**Document passage**
_ _ _ _ _ _ _
I don’t give my relatives’ relatives much thought, since that’s *their *family, not mine. I’d never consider them extended relatives.

I don’t think there is a measurable scale of normalcy. In the family I grew up in learning and knowing family history was important. I know stories about my great-grandparents, and great-great-grandparents and their sisters and brothers and can name a whole lot of cousins. My first cousins who are related to me on their dad’s side have cousins on their mom’s side. I keep loosely in touch with them, and know a little about their kids (like who’s graduating, not who doesn’t like green beans).

My husband doesn’t know all of his grandparents’ first names, or when his family came to this country and doesn’t seem remotely interested in finding any of that out. He doesn’t keep in touch with his own cousins, much less his cousins’ cousins.

Is one of us normal, and one of us not? I don’t think so. We just have different priorities.

Fairly normal I think.

I know essentially nothing of my cousin’s other relatives. Some things sneak through the family grapevine if they are mutual acquaintances of other family members or if someone mentions to someone else and it manages to wander through but mostly no.

Well, it’s good to know I’m not a terrible person.

I’ve been giving the whole thing more thought, about my other aunts and uncles… I want to say my dad’s brother-in-law has siblings, but that’s the best I can do. My mom’s sister-in-law - she’s been dead for 14 years, and she was always kind of a loner, a “black sheep” if you will. But that doesn’t mean anything - perhaps she has all sorts of brothers and sisters, perhaps she was an only child. I have no idea.

Lastly, there’s my uncle married to my mom’s other sister. This one, it turns out, answers my own question - heh. This uncle lives in my parents’ area, and has a brother somewhere nearby. I’ve even met him a couple of times. In fact, this past January, my parents had a 50th anniversary party for this aunt and uncle, and the brother was there. With some of his kids, who I met. They would be my cousins’ cousins! This never occurred to me until just now. Can’t say I really give a shit, either. :slight_smile: I certainly wouldn’t think of them as family - it was like meeting random people at an office party or something, and I’ll most likely never see 'em again.
_ _ _ _ _ _ _
**Extracted material**

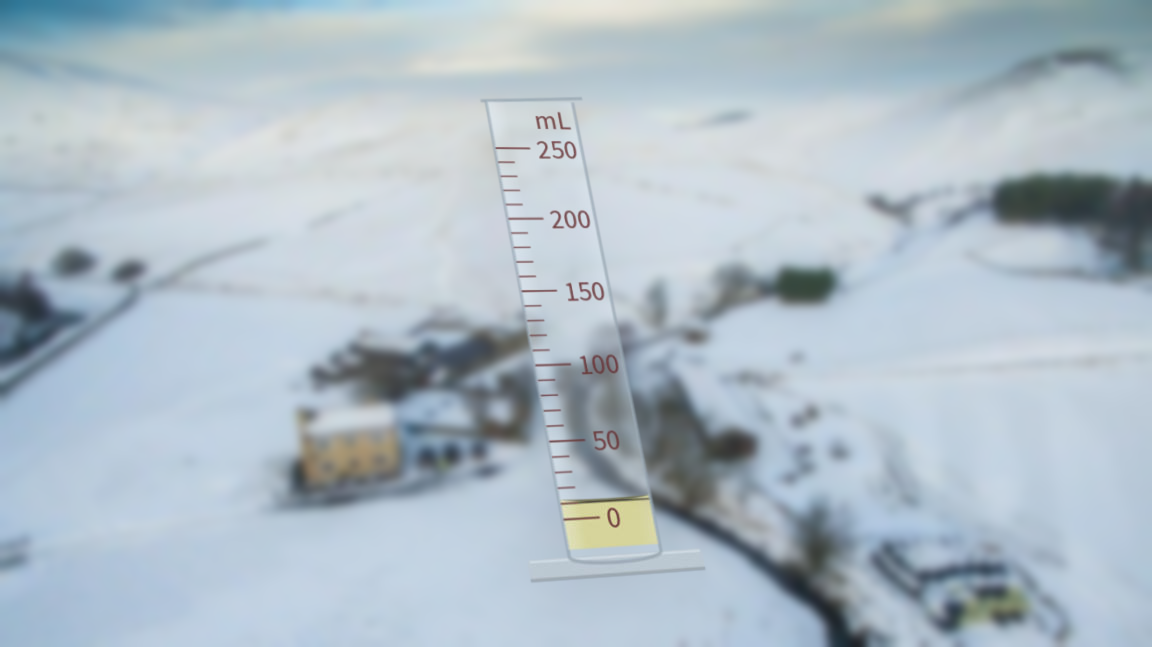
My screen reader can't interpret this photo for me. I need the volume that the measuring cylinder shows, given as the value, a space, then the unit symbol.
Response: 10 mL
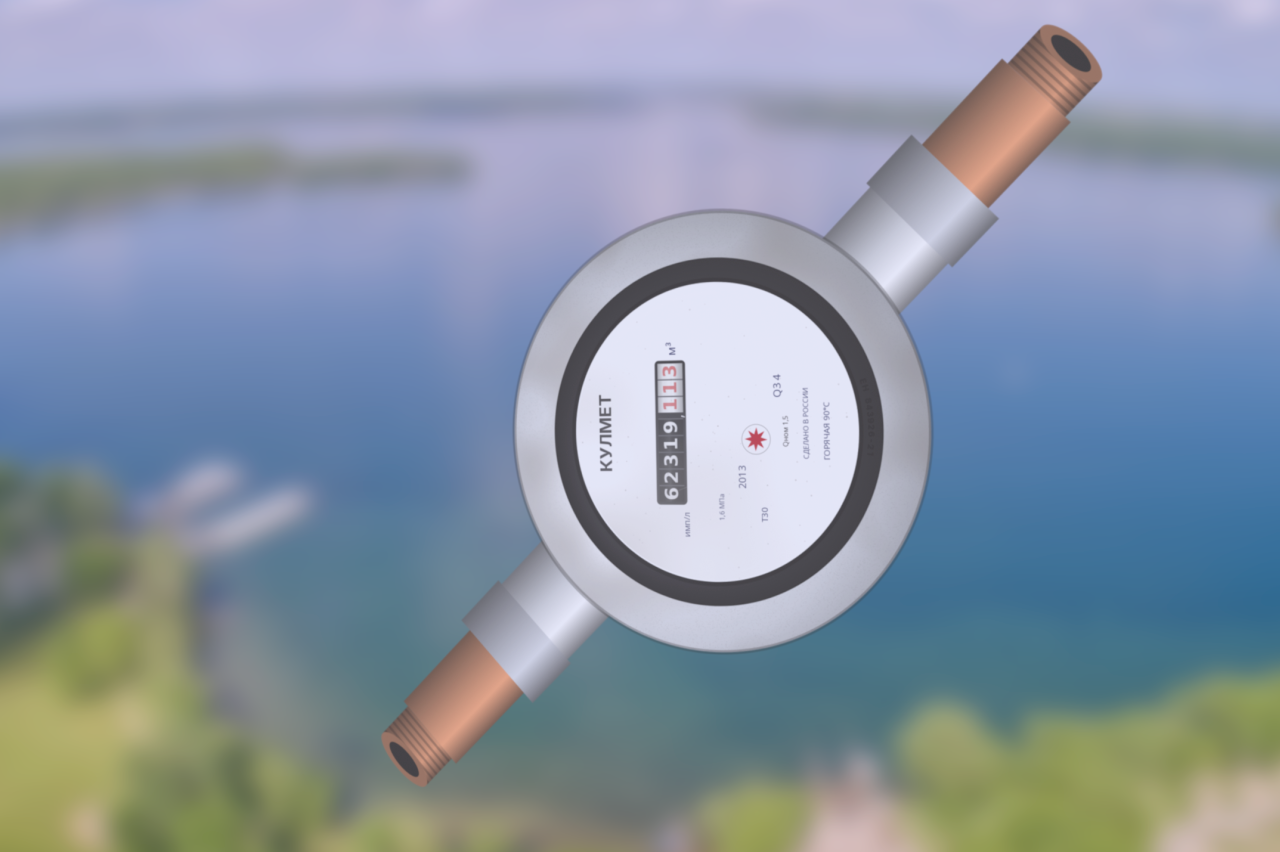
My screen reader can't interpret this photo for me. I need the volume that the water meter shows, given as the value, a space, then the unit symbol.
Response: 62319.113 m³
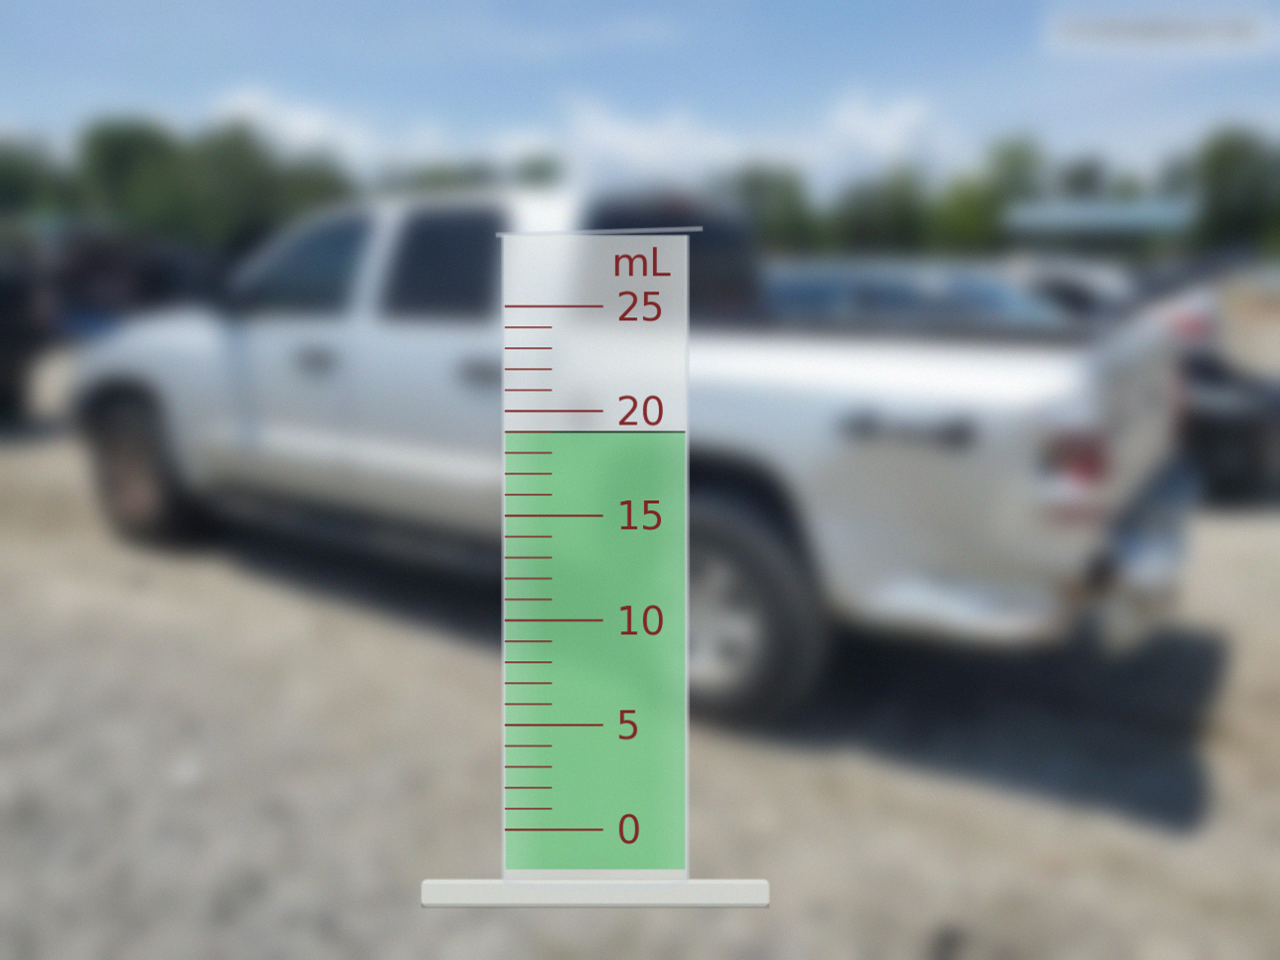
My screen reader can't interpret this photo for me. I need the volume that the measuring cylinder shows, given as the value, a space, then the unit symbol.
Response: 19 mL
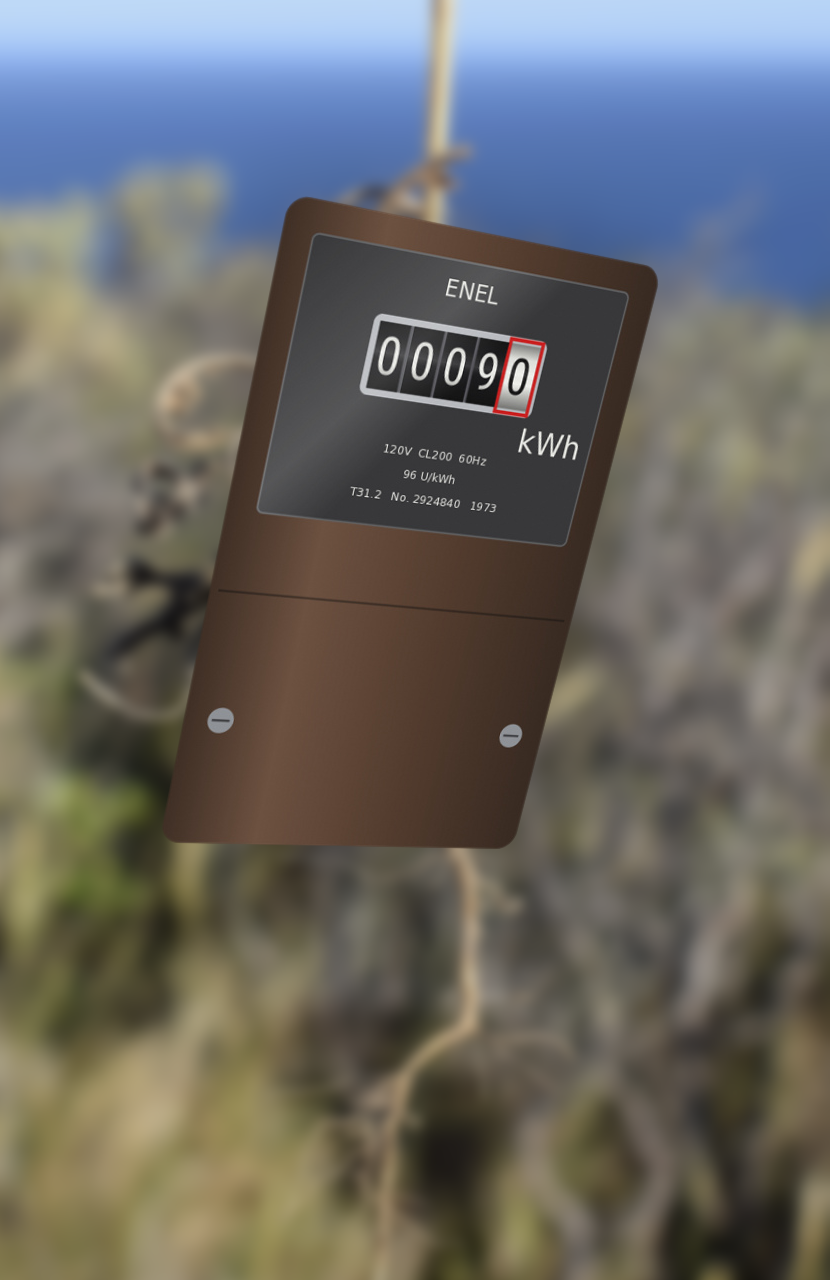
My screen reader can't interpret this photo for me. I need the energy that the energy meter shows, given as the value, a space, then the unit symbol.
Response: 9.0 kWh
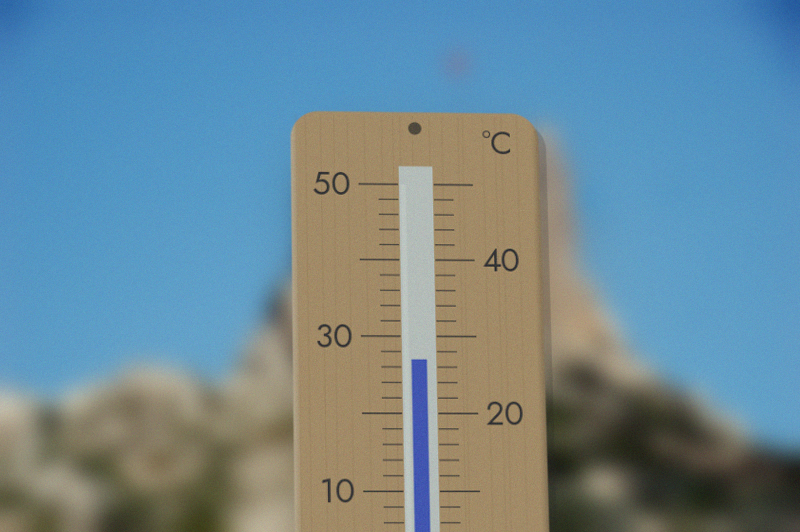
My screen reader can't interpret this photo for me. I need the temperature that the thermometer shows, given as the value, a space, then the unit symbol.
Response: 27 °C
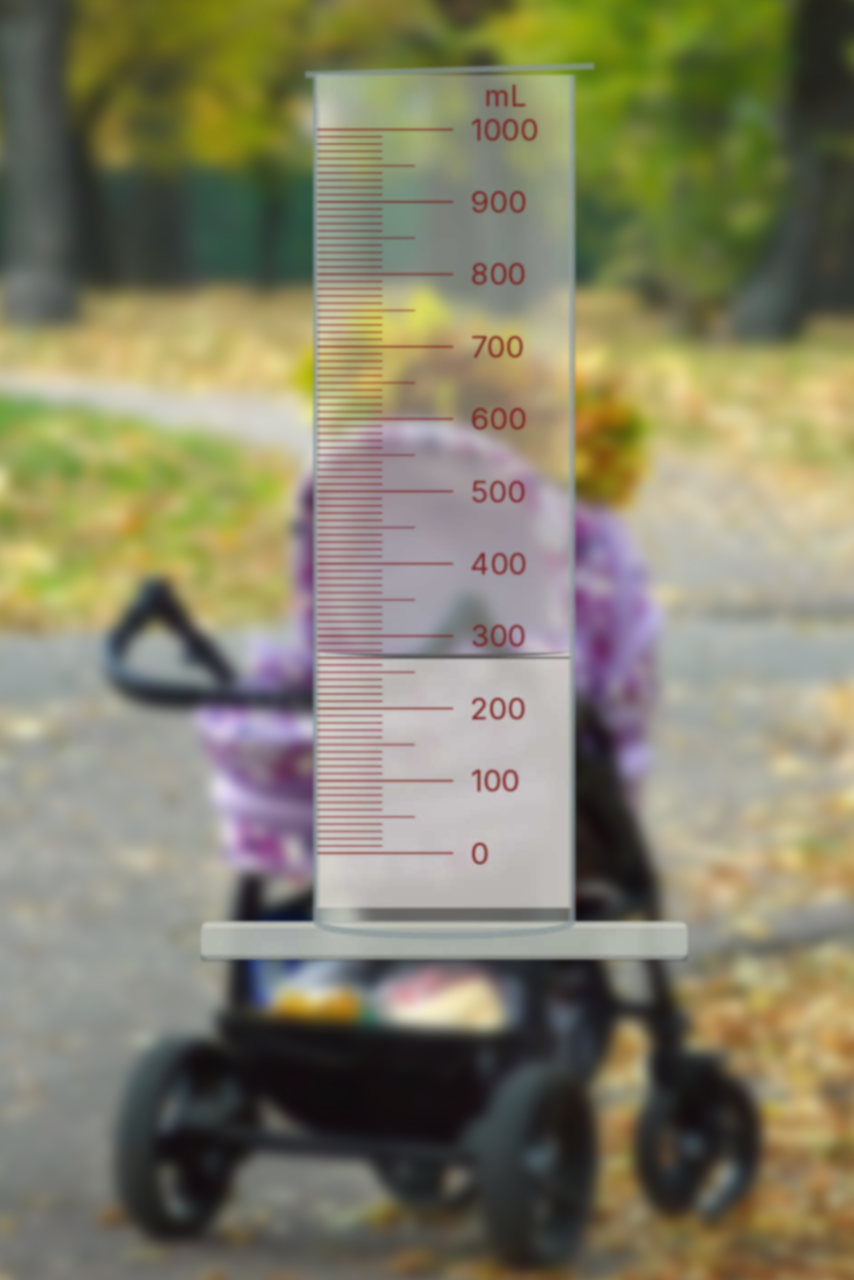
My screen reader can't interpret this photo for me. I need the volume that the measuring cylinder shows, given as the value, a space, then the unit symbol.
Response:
_ _ _ _ _ _ _
**Tasks and exercises**
a – In the passage on extended family, which aunts and uncles by marriage does the writer consider in the paragraphs beginning "I've been giving" and "Lastly"?
b – Answer these questions about the passage on extended family:
(i) What does the husband not know about all of his grandparents?
(ii) How many years ago did the mom's sister-in-law die?
(iii) What kind of party did the parents hold this past January, and for whom?
c – From the passage on extended family, extract everything from "Is one of us" down to "but mostly no.".
The records are not needed for any of this.

**Completed exercise**
a –
- The dad's brother-in-law
- The mom's sister-in-law
- The uncle married to the mom's other sister

b –
(i) Their first names.
(ii) 14 years ago.
(iii) A 50th anniversary party for the aunt and uncle.

c –
Is one of us normal, and one of us not? I don’t think so. We just have different priorities.

Fairly normal I think.

I know essentially nothing of my cousin’s other relatives. Some things sneak through the family grapevine if they are mutual acquaintances of other family members or if someone mentions to someone else and it manages to wander through but mostly no.